*Exercise instructions:* Repeat only the stretch of lines below that runs from the line with "line: (218, 440)" through the line with "line: (339, 561)", unaltered.

*Record set:*
————————

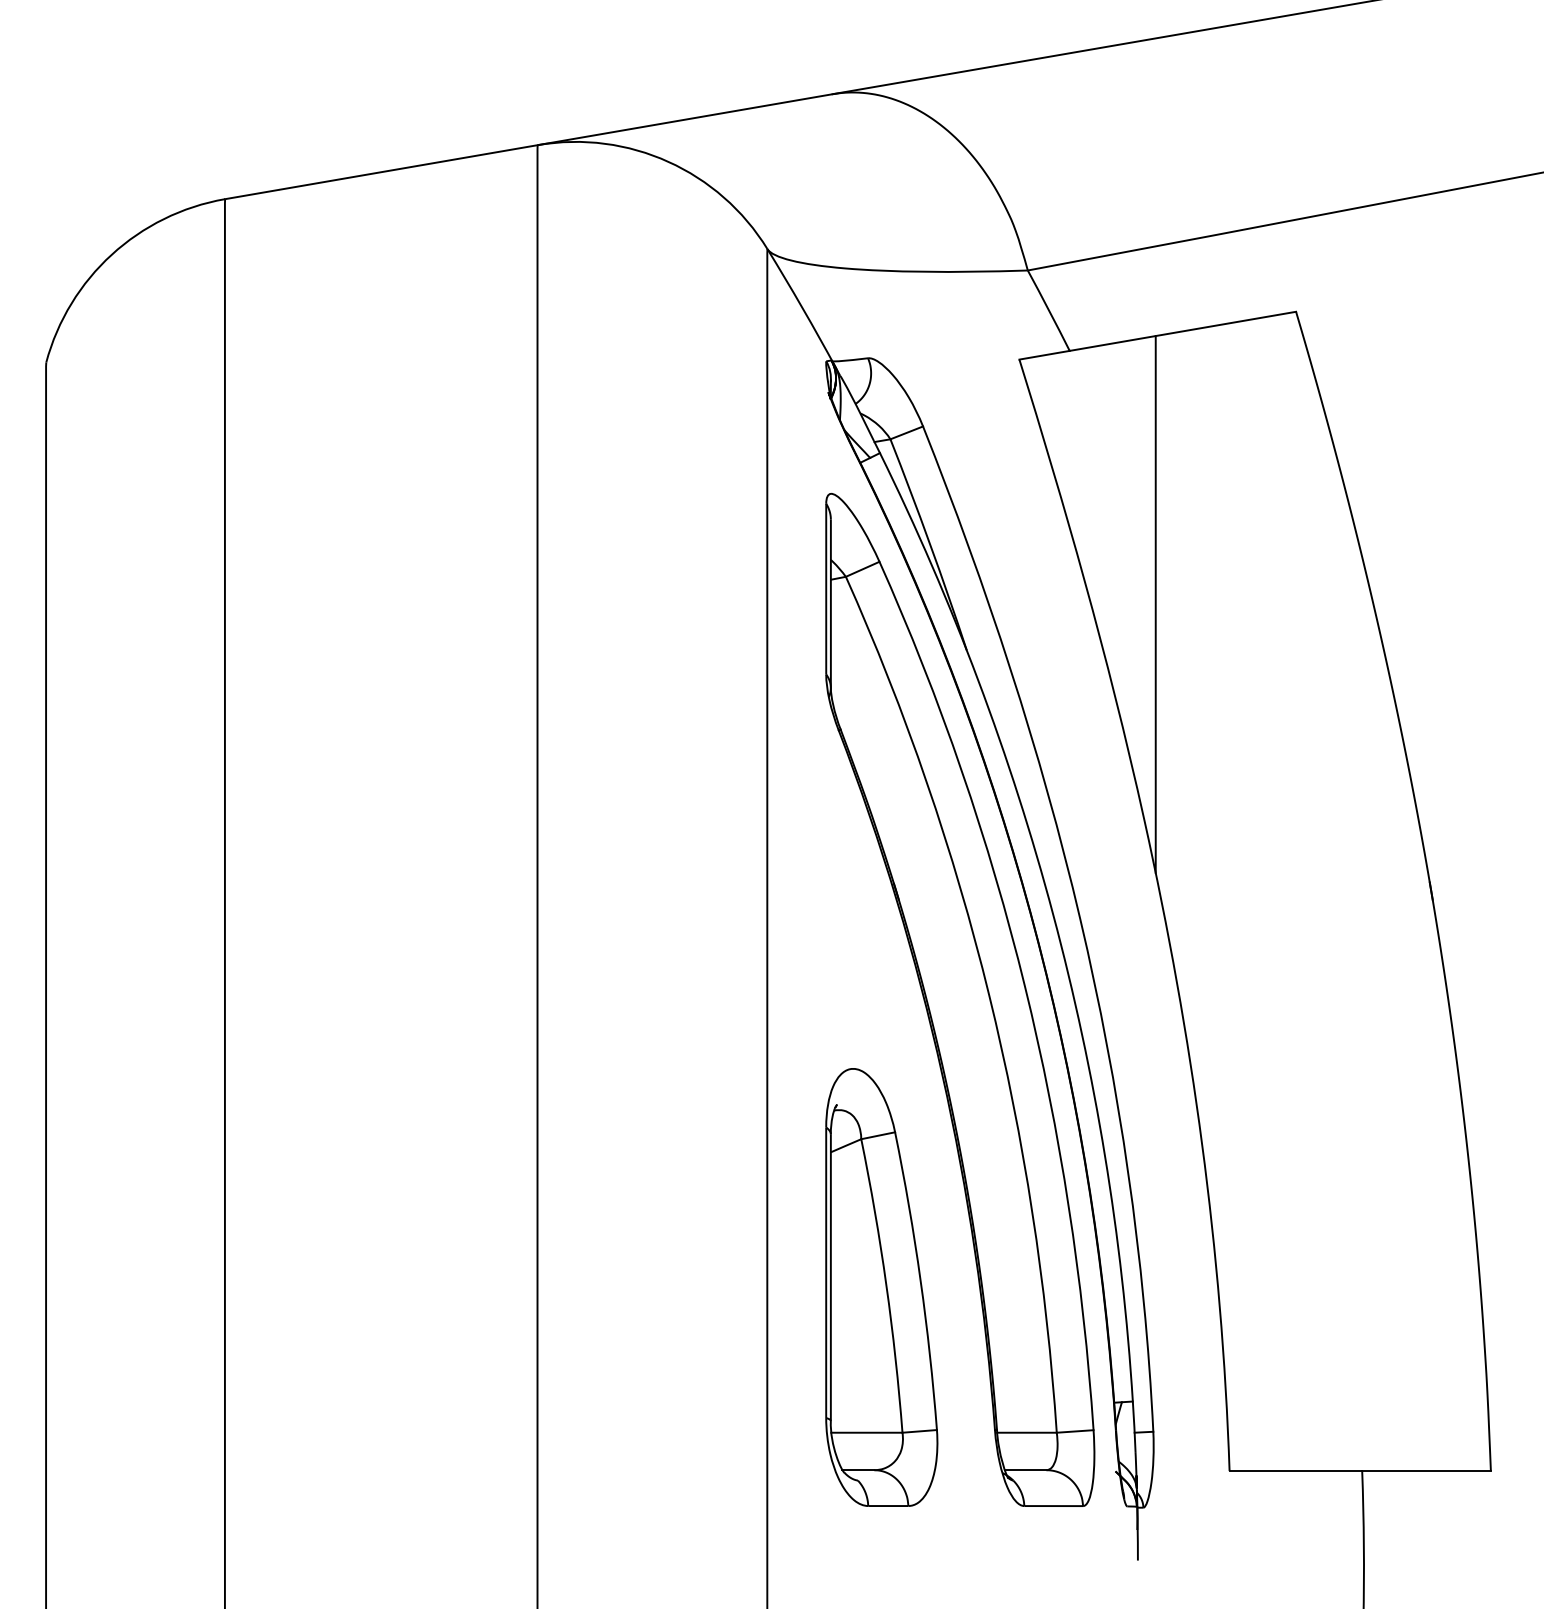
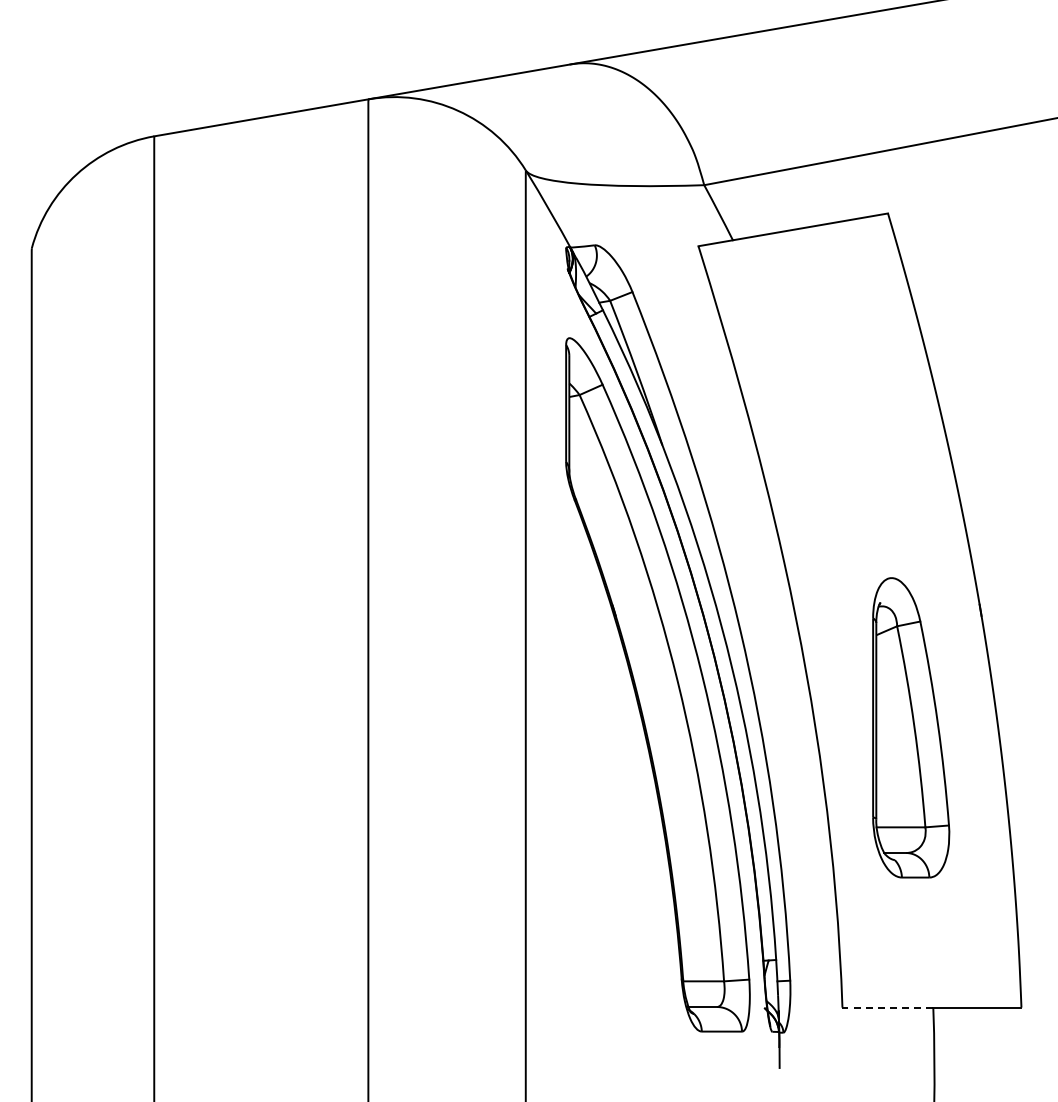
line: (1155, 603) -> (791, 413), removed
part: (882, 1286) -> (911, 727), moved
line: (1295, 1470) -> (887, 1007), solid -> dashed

————————

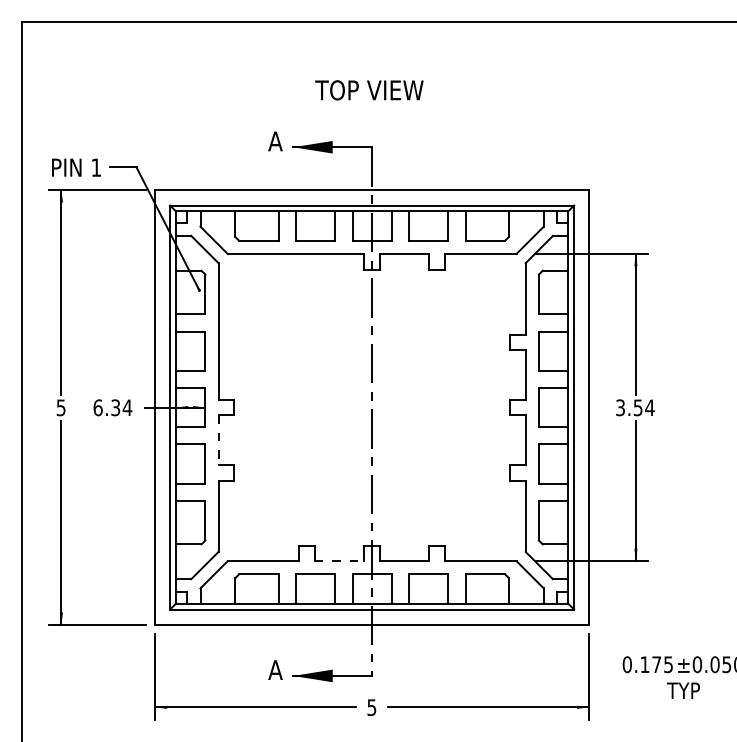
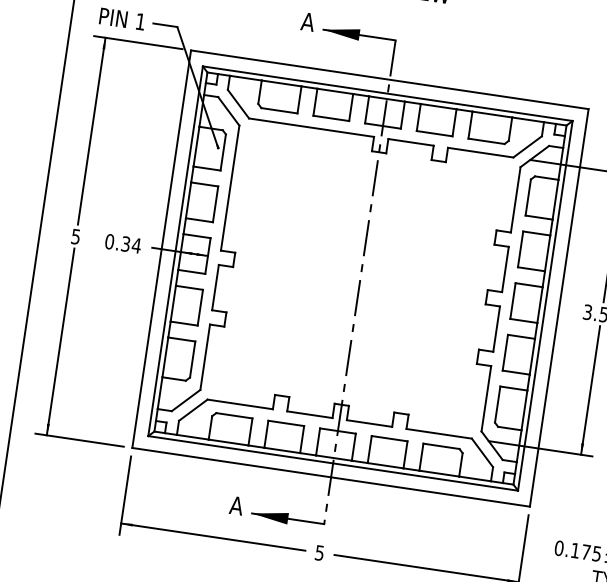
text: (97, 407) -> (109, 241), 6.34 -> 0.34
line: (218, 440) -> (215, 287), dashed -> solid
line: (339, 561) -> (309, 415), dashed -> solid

————————

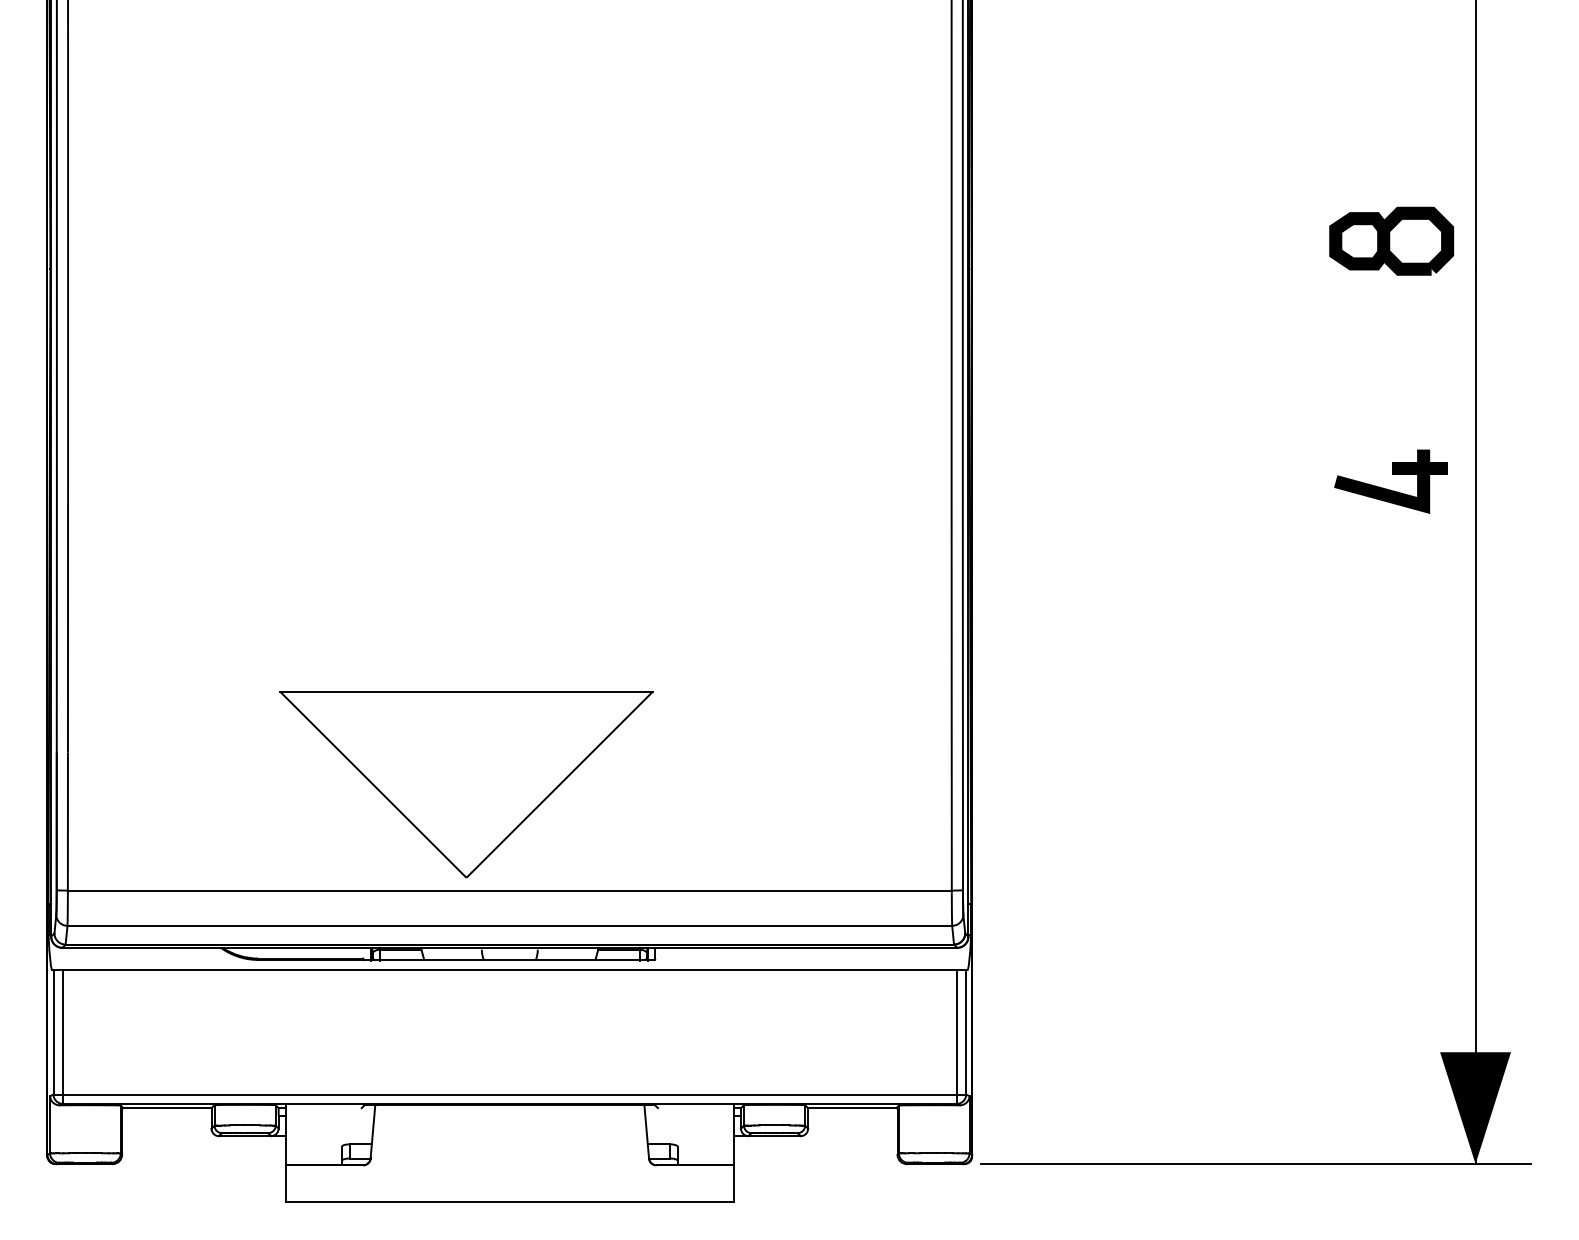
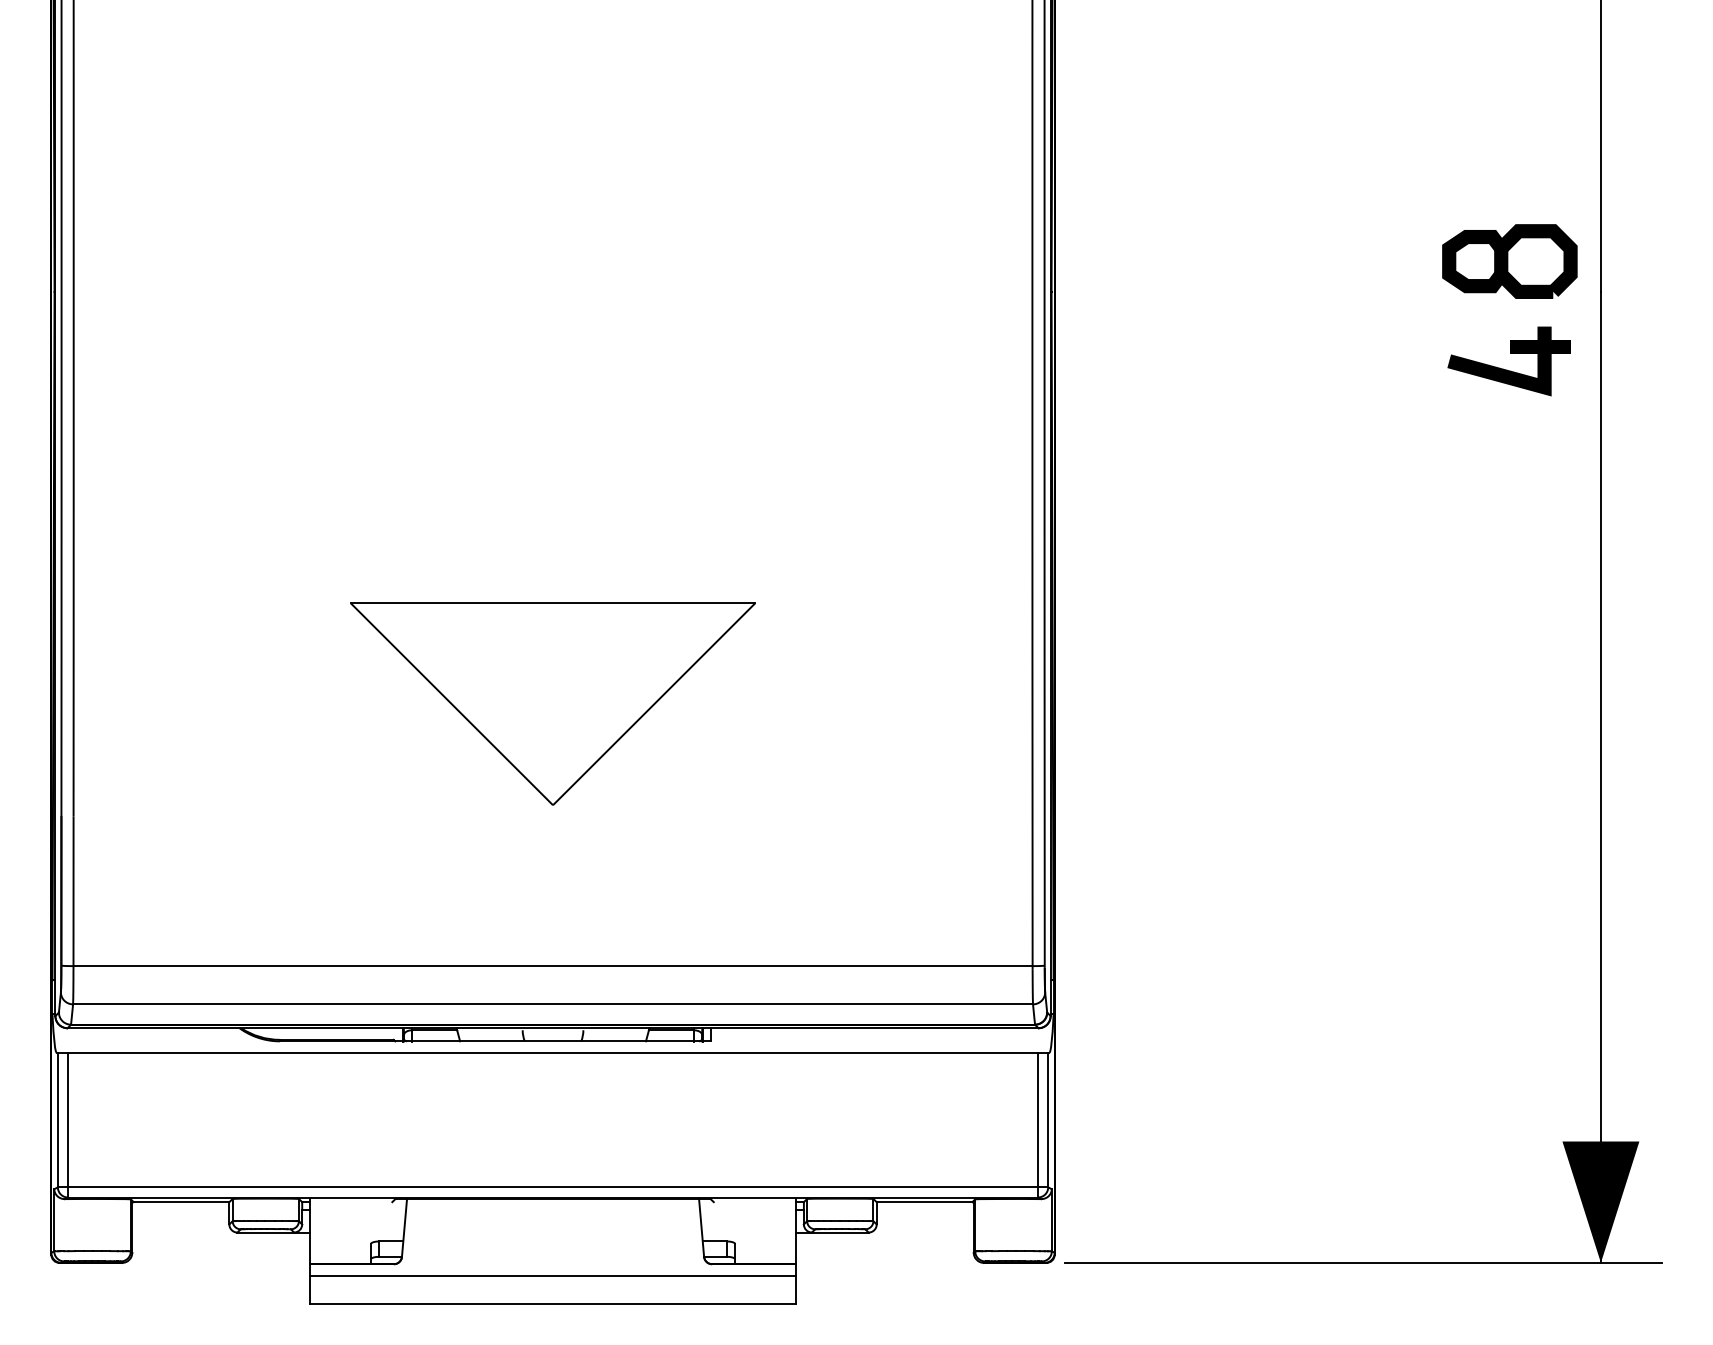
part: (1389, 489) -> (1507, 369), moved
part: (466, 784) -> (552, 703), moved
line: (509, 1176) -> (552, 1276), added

————————

*Result:*
line: (218, 440) -> (215, 287), dashed -> solid
line: (339, 561) -> (309, 415), dashed -> solid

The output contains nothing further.